In the coastal region of Bachuma Gate–Maji Ya Chumvi where the World Bank has been rehabilitating an important international transport corridor, SDO partners with local traffic police to sensitize public service vehicle and long-distance truck drivers on the importance of speed reduction and to encourage enforcement, and they advise World Bank contractors on placement of rumble strips near school zones. SDO also works directly with communities and schools along the road, engaging with local chiefs to assemble community members, opinion leaders, teachers and church leaders for road safety education sessions and activities. Those individuals then share IEC materials with their students and residents of their villages.

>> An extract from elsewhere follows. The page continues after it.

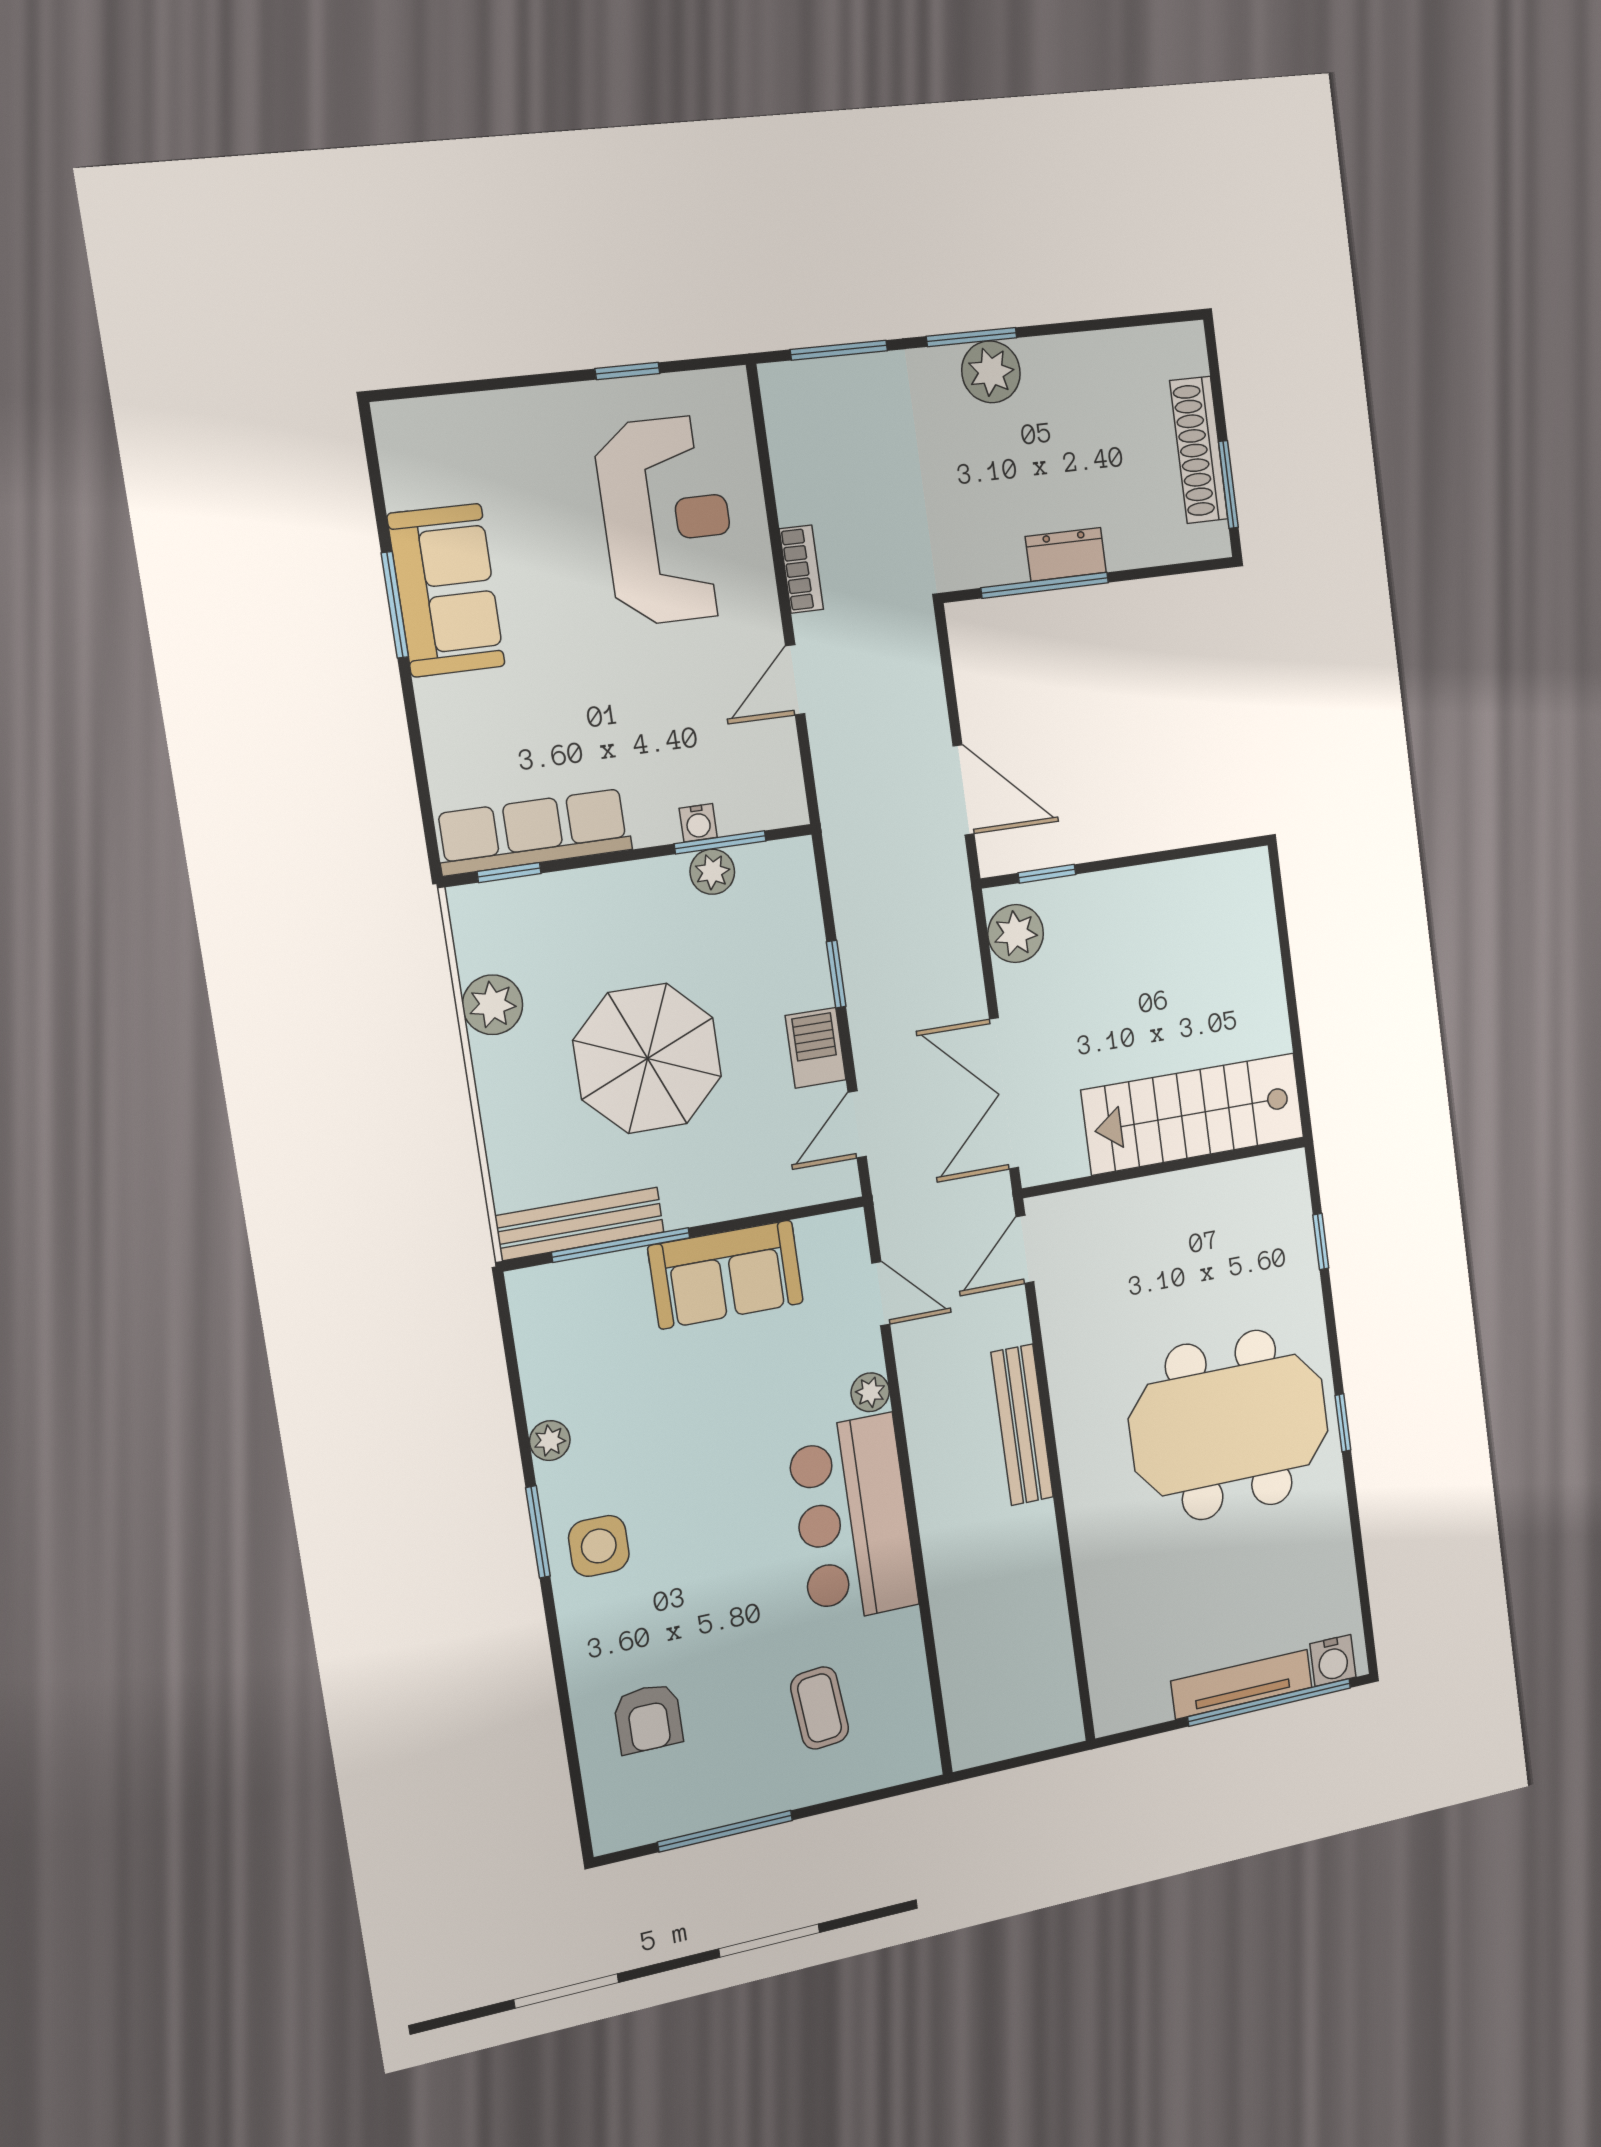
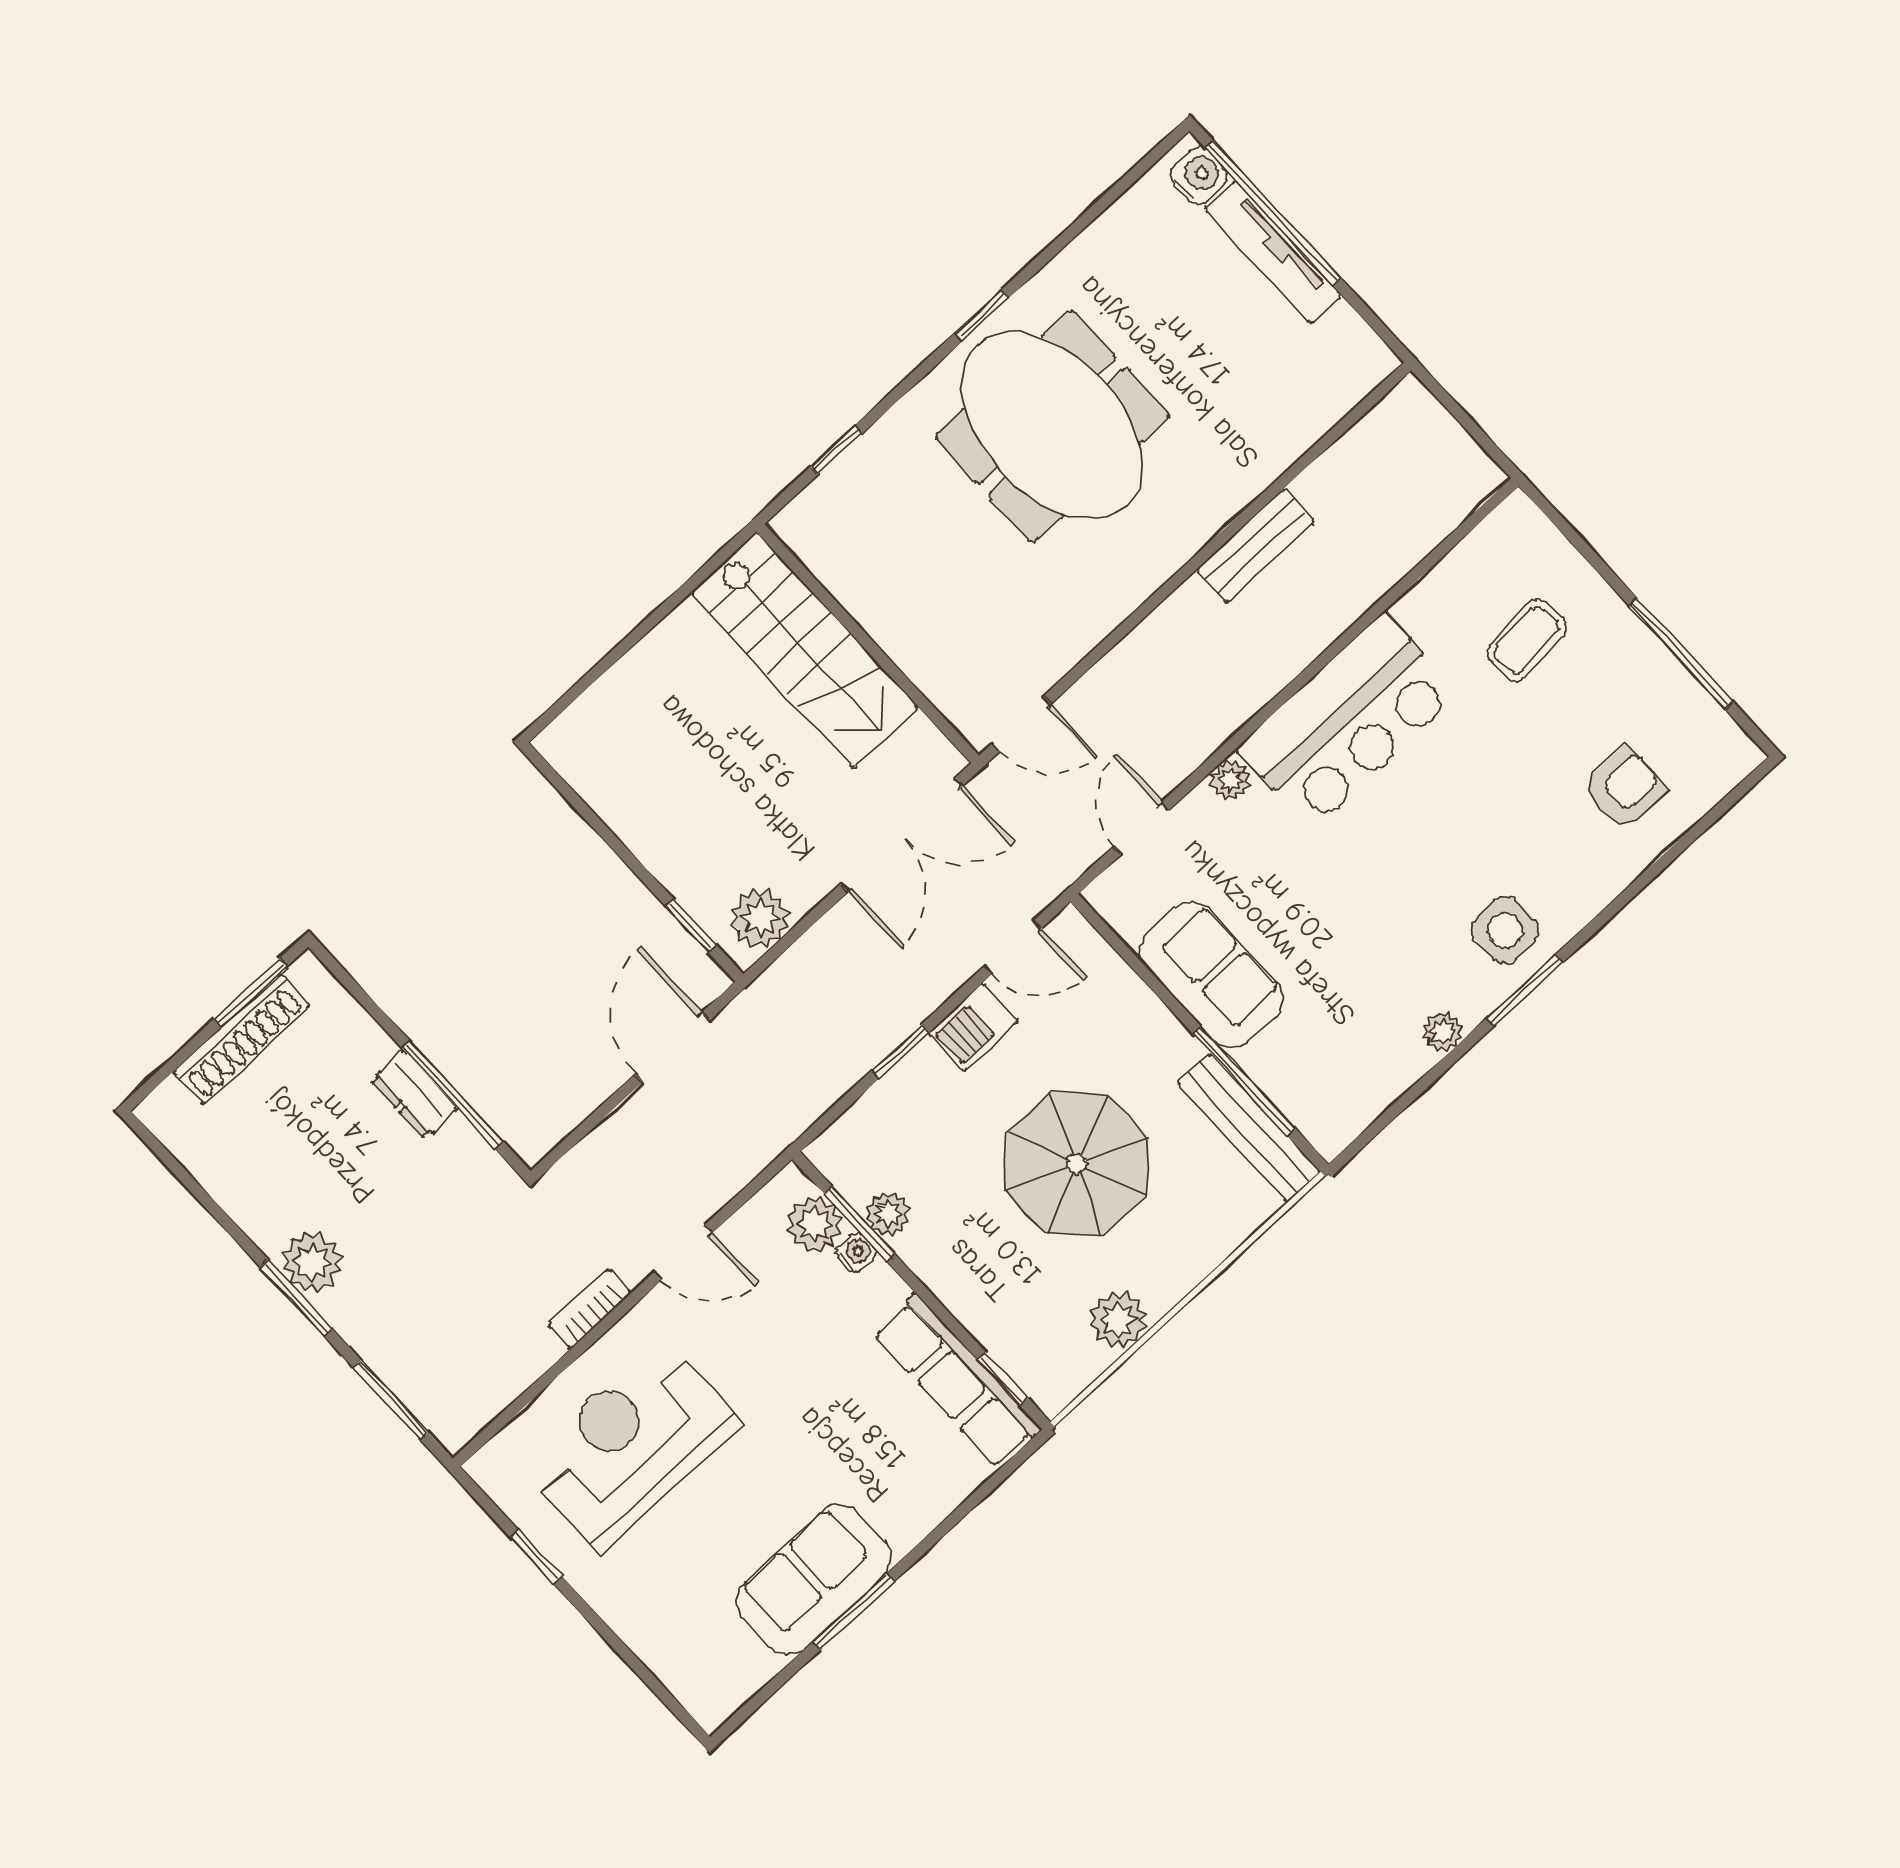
plant: (745, 805) -> (814, 1224), added
bench: (1022, 1425) -> (1255, 546), moved, width x0.73

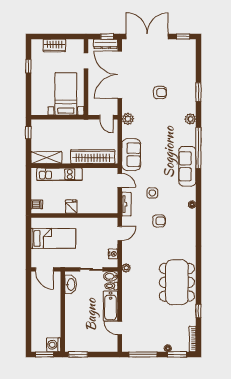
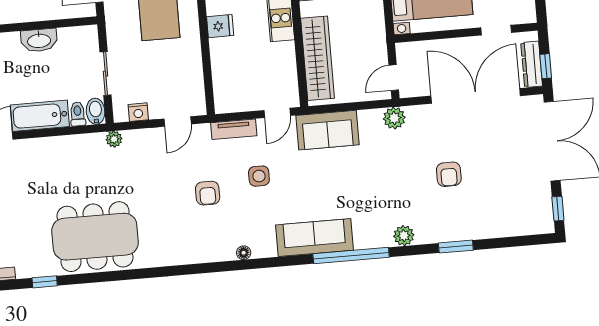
door: (120, 233) -> (178, 121), hinge flipped
washbasin: (71, 284) -> (39, 40), moved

Betty applied for the Alliance Advocate training because she wanted to be a more effective road safety champion in Kenya, and she wanted to learn best practices from other countries.

In Memphis, Betty learned to approach road safety challenges in a different way by identifying specific objectives and planning evidence-based advocacy and action. This would allow her to work in a more targeted and strategic way, implementing relevant activities and conducting more rigorous monitoring and analysis of SDO results. When she returned to Kenya, Betty carried out power mapping to identify key partners and to build a coalition with two other road safety and education actors in Kenya: ASIRT and Pamoja Road Safety Initiative. SDO and their partners then designed and carried out a Knowledge, Attitudes and Practice (KAP) study, with data disaggregated by gender and age, to develop the evidence on which to base their work and increase their impact. The KAP findings are integral to ongoing planning and project implementation.

Other achievements since Betty returned from Memphis include eight community sensitization sessions; 10 school-based road safety sessions and formation of road safety clubs at those schools involving 400 students; 50 construction workers and 50 motorcycle riders trained in road safety.

More effective reporting skills have helped SDO to obtain two multi-year grants from the World Bank in two areas of the country where road rehabilitation projects are creating new challenges and opportunities for SDO as they work for safer roads in Kenya.